V-ZUG, İsviçre'nin en kalabalık ve pahalı bölgelerinden Zug'da kalmaya ve burada yatırım yapmaya karar verdiğinde, hem yöneticilerin hem de mimarların göz önüne bulundurması gereken iki ana faktör, toplum üzerindeki etki ve üretim tesislerinin sürdürülebilirliği olarak öne çıkıyordu. Buna göre, dikey fabrika konsepti masaya yatırıldı. “Dikeyleşme, üretim alanlarının tek bir katla kısıtlı olmaması anlamına geliyor. Bunun yerine farklı katlara dağıtılmış durumdalar”, V-ZUG Endüstriyel Otomasyon Başkanı Markus Estermann böyle açıklıyor. “Alanın tamamına yayılmak yerine altı katta üst üste yer alıyorlar.” Bu, mesafeleri kısaltarak proseslerin optimizasyonuna yardımcı oluyor. Ayrıca şirket, otomatik lojistik aracılığıyla hareketleri bir düzene oturtabiliyor: Daha kısa zincirler daha yüksek verimlilik getiriyor.

Dikey fabrika, V-ZUG'un Zug'daki ayak izini orijinal boyutunun yaklaşık yarısına indirmesini sağlıyor. Operasyonlardan Sorumlu Başkan Adrian Theiler, “Hem yer tasarrufu sağlıyor hem de büyüme hedeflerine ulaşılmasını mümkün kılıyor” diyor. “Bu, bir yandan üretim ve lojistik tesislerinde bir nesil değişimi anlamını taşırken diğer yandan da şirketin bir bütün olarak modernizasyonuna hayati katkı sağlıyor.” Yenilikçilikten bahsetmişken: Çoklu Enerji Merkezlerinin bir parçası olarak Zephyr Ost, ısıtma ve soğutma için CO2-nötr enerji kullanmakta ve çatıdaki mümkün olan tüm konumlarda fotovoltaik sistemler aracılığıyla elektrik üretmektedir.

“Proje kapsamında, geleneksel seçeneklerden daha sürdürülebilir yapıda bir beton türü kullanıldı. Yüksek miktarda geri dönüştürülmüş malzeme içeriyor ve kalıcı olarak CO2 depolayabiliyor.” - Michael Roth, Diener & Diener'de mimar

2025'in ortalarından itibaren, Zephyr Ost'ta 200 kişi civarında bir iş gücü istihdam ediliyor olacak.

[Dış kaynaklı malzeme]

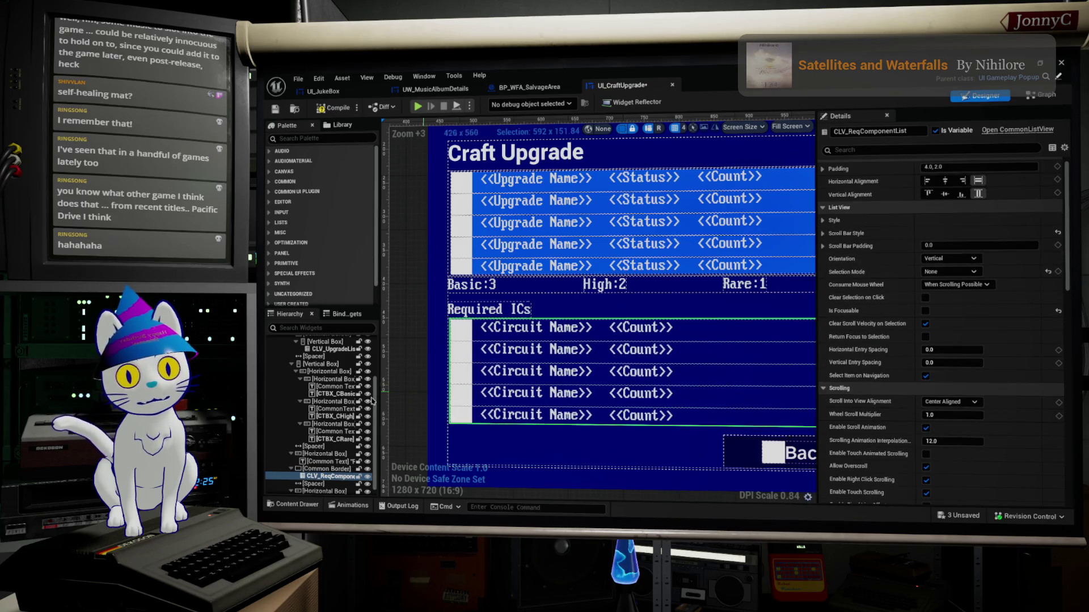
Style that border with CUI_BDR_General_Style, compile, and return to BP_WFA_SalvageArea's graph.
click(327, 469)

Projenin arkasındaki İsviçreli mimarlık firması Diener & Diener'in partneri Michael Roth, “Binanın mimarisi, insan unsurunu ön plana çıkarıyor” diyor. Gelecekte şirketin ofislerine ev sahipliği yapacak bina olan Zephyr West, halihazırda Zephyr Hangar projesinde görev alan Diener & Diener'e atandı.  “Burası bir iş yeri, bu yüzden de bir yandan çalışanların ihtiyaç duyabileceği tüm kolaylıkları sunarken diğer yandan da olabildiğince çekici kılınması gerekiyordu. Gün ışığıyla ve geniş manzaralarla dolu odalar sunmanın burayı iyi bir çalışma alanı haline getirmenin mükemmel bir yolu olduğunu düşündük.”

V-ZUG'un yeni üretim tesisini geleneksel modellerden ayıran bir diğer özellik ise lokasyonu. Tıpkı “üçlemeyi” oluşturan diğer iki bina gibi (Zephyr Hangar ve Mistral) Zephyr Ost da şehir manzarasına ahenkle entegre edilmiş durumda. “Baş etmemiz gereken en büyük zorluk, 70 metre uzunluğa ve 50 metre derinliğe sahip binanın büyüklüğü oldu” diyen Michael Roth, sözlerini şöyle sürdürüyor: ”Bununla beraber, ister çevredeki caddelerden, ister konumun kendi içinde bakın, bu kadar büyük olduğunu hissettirmiyor. Bu yönüyle de insanların yaşadığı, farklı işler yürüttüğü, eğitim gördüğü ve hobileriyle uğraştığı komşu bölgelerle akıcı bir şekilde uyum sağlayabiliyor.”

Günün sonunda V-ZUG, Adrien Theiler'in hatırladığı üzere, Zug'da uzun bir geçmişe sahip. “Zug, V-ZUG’un evi olma niteliğine sahip. Burası bizim yeniliklerin peşinde ilerlediğimiz, yeni ürünlere şekil verdiğimiz, geliştirdiğimiz, hayata geçirdiğimiz ve müşterilerimizin evlerine ulaştırdığımız yer. 111 yıldır buradayız ve geleceğe hazır bu yeni fabrika sayesinde gelecek yıllarda da pazarda yüksek bir rekabetle hizmet vermeye hazır durumdayız.”